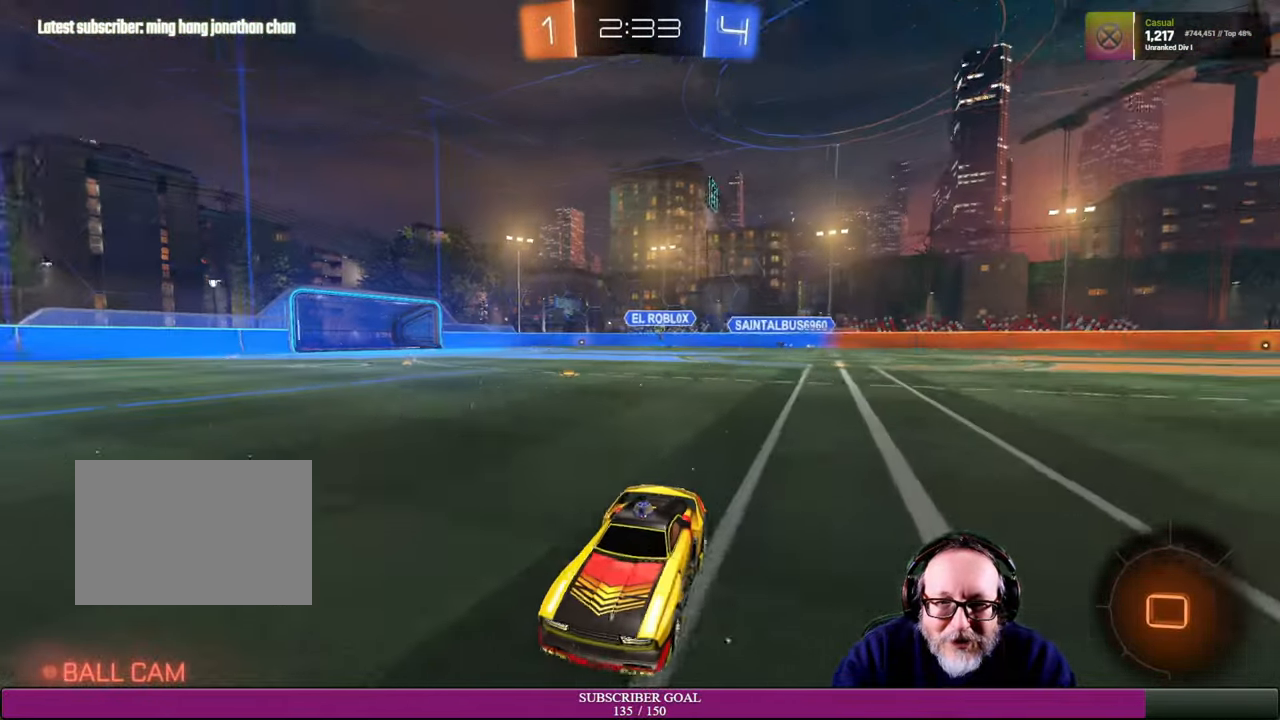
{"buttons": [], "left_stick": "left", "right_stick": "center", "events": [[16, "left_stick", "left"], [266, "R2", "up"]]}
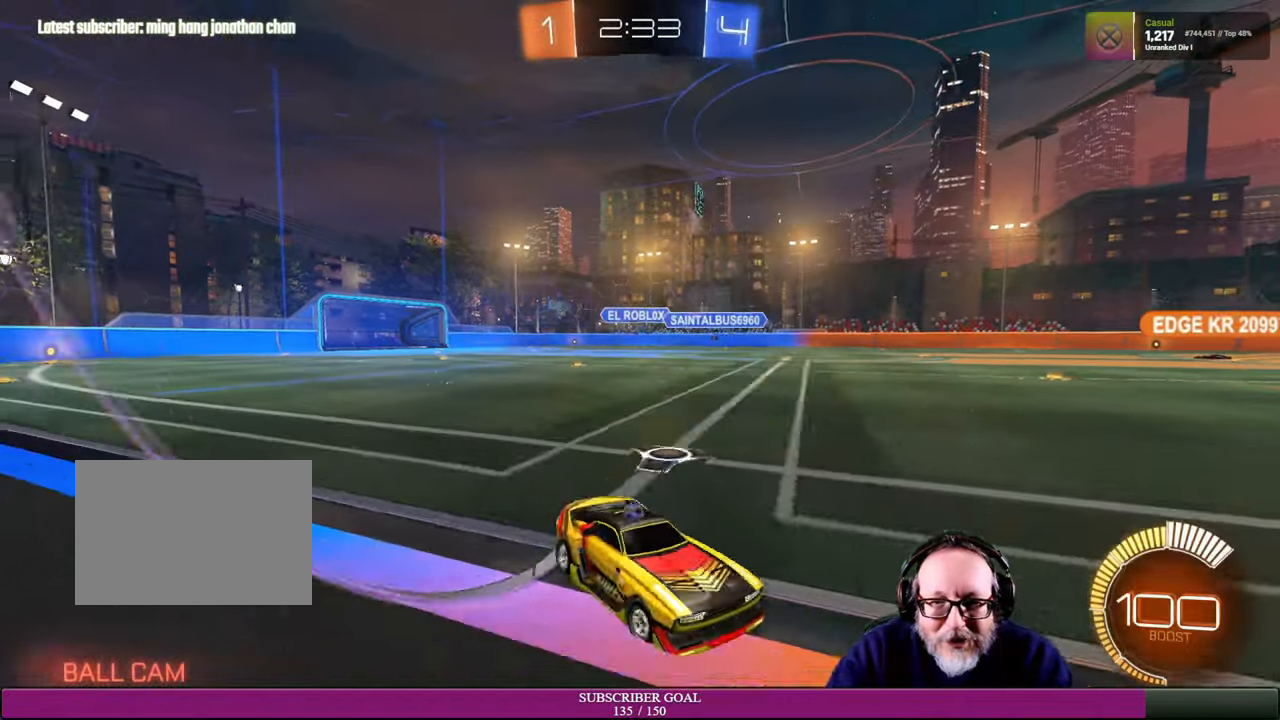
{"buttons": ["R2"], "left_stick": "left", "right_stick": "center", "events": [[266, "R2", "down"]]}
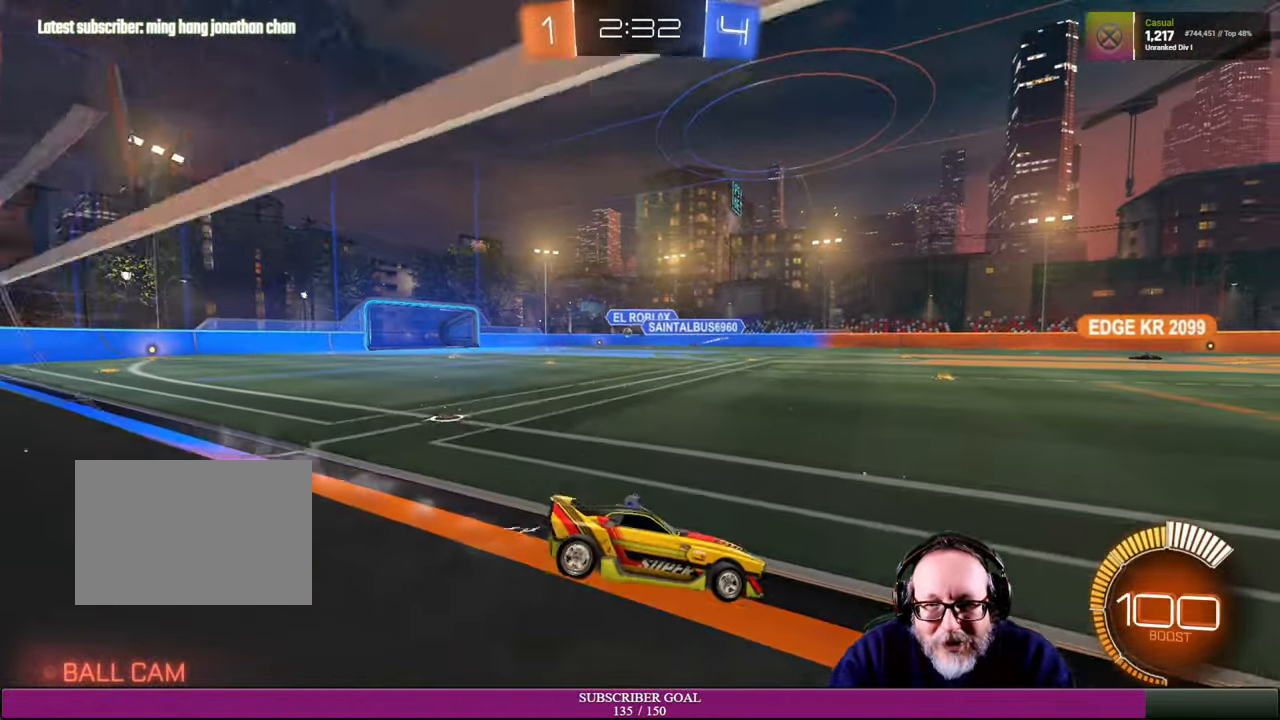
{"buttons": ["R2"], "left_stick": "left", "right_stick": "center", "events": [[317, "R1", "down"], [450, "R1", "up"]]}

* Exercise requirements *
What you produce must match the listing word for word, with no images in it.

* Result for this task *
{"buttons": [], "left_stick": "left", "right_stick": "center", "events": [[16, "left_stick", "left"], [266, "R2", "up"]]}
{"buttons": ["R2"], "left_stick": "left", "right_stick": "center", "events": [[266, "R2", "down"]]}
{"buttons": ["R2"], "left_stick": "left", "right_stick": "center", "events": [[317, "R1", "down"], [450, "R1", "up"]]}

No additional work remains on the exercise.